Why sensitivity analysis matters
A DCF model without sensitivity analysis is a guess disguised as precision. Small input changes create enormous valuation swings, and the illusion of a single 'right' answer leads to overconfident positioning.
Small input changes create huge valuation swings
A 1 percentage point increase in your revenue growth assumption can move fair value by 15–20%. A 1 point change in discount rate can shift it by 20–30%. These aren't extreme scenarios — they represent the normal range of disagreement among competent analysts. The math of discounting amplifies uncertainty at every step, which means a DCF model is inherently more sensitive to assumptions than most investors realize.
Why it matters
If you don't quantify how sensitive your valuation is to each input, you don't actually know what you're betting on. You might think you're making a revenue growth bet when you're actually making a discount rate bet.
When it matters
Every time you finish a DCF model and before you use the output for any position-sizing decision.
Investor take
Before trusting any fair value number, ask: how much does this change if my two most important assumptions are each wrong by 1 percentage point?
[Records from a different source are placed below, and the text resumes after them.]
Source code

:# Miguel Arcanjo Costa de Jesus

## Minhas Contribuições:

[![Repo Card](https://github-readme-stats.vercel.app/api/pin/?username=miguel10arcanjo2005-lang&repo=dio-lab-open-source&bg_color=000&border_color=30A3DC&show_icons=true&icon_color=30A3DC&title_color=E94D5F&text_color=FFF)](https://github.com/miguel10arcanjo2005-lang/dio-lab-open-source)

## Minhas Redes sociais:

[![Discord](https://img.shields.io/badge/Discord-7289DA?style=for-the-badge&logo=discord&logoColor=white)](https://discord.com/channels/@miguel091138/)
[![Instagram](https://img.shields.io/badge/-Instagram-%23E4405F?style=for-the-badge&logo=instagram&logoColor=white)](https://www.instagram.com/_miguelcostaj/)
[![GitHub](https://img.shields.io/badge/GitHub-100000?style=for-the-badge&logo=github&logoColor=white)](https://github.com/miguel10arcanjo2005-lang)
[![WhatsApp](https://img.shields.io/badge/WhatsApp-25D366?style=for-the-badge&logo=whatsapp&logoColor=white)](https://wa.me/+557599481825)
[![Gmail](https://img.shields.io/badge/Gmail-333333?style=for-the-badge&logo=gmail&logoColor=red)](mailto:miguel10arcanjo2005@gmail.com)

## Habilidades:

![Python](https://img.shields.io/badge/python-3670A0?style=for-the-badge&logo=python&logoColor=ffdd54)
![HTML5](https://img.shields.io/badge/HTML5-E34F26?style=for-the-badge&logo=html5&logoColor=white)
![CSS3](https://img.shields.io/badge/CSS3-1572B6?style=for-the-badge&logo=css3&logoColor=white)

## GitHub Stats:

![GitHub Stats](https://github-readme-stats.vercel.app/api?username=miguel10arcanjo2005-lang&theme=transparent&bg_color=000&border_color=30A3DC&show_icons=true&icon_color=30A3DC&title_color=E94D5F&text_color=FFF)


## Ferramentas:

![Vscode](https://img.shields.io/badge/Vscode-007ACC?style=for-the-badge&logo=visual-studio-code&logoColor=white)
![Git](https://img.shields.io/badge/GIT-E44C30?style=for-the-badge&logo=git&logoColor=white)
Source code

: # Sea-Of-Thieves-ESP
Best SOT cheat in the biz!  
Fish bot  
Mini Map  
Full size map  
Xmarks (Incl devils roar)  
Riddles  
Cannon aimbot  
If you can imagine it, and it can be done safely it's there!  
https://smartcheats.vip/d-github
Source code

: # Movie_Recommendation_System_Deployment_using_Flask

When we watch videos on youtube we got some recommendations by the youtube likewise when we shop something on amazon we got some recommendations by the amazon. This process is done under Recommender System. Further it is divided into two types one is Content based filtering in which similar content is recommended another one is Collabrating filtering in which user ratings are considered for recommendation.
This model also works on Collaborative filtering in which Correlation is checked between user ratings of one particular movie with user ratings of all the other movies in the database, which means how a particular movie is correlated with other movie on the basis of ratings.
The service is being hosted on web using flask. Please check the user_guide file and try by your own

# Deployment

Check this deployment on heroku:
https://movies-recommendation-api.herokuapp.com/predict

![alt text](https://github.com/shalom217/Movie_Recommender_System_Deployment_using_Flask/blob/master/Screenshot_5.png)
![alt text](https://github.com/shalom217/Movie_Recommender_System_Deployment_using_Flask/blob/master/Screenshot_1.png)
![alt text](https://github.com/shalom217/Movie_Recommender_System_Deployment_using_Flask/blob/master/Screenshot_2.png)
Anchoring bias makes single-point DCFs dangerous
Once you calculate a fair value of, say, $142, your brain anchors on that number. Every subsequent analysis gets filtered through that anchor — you'll unconsciously seek confirming evidence and dismiss contradicting data. Sensitivity analysis breaks the anchor by forcing you to see $142 as one point in a range that might span $105 to $195 depending on assumptions.
Why it matters
Anchoring is the most common cognitive bias in valuation work, and it's the hardest to see in yourself. The only reliable defense is a process that makes the range of outcomes visible before you commit to a view.
When it matters
When you find yourself defending a specific price target rather than discussing a valuation range. When the market disagrees with your estimate and you feel certain rather than curious.
Investor take
Never present a DCF result as a single number. Always present the range from your sensitivity table and state which assumptions drive the width of that range.
The illusion of precision in financial modeling
A DCF model can have 200 rows, quarterly forecasts out to year 10, and margin assumptions to the basis point — and still be worthless if the three assumptions that matter most are wrong. Model complexity often creates a false sense of confidence: the more detailed the spreadsheet, the more 'real' the output feels. But precision in the model doesn't equal accuracy in the forecast.
Why it matters
The market doesn't reward model complexity. It rewards assumption quality. A simple 3-variable sensitivity analysis on a clean DCF framework often produces better investment decisions than a 50-tab model that was never stress-tested.
When it matters
When you're tempted to add more detail to your model instead of testing whether the core assumptions survive scrutiny.
Investor take
Spend 80% of your DCF time on the 3 assumptions that drive 80% of the value, not on perfecting the 47 line items that move the output by less than 5% combined.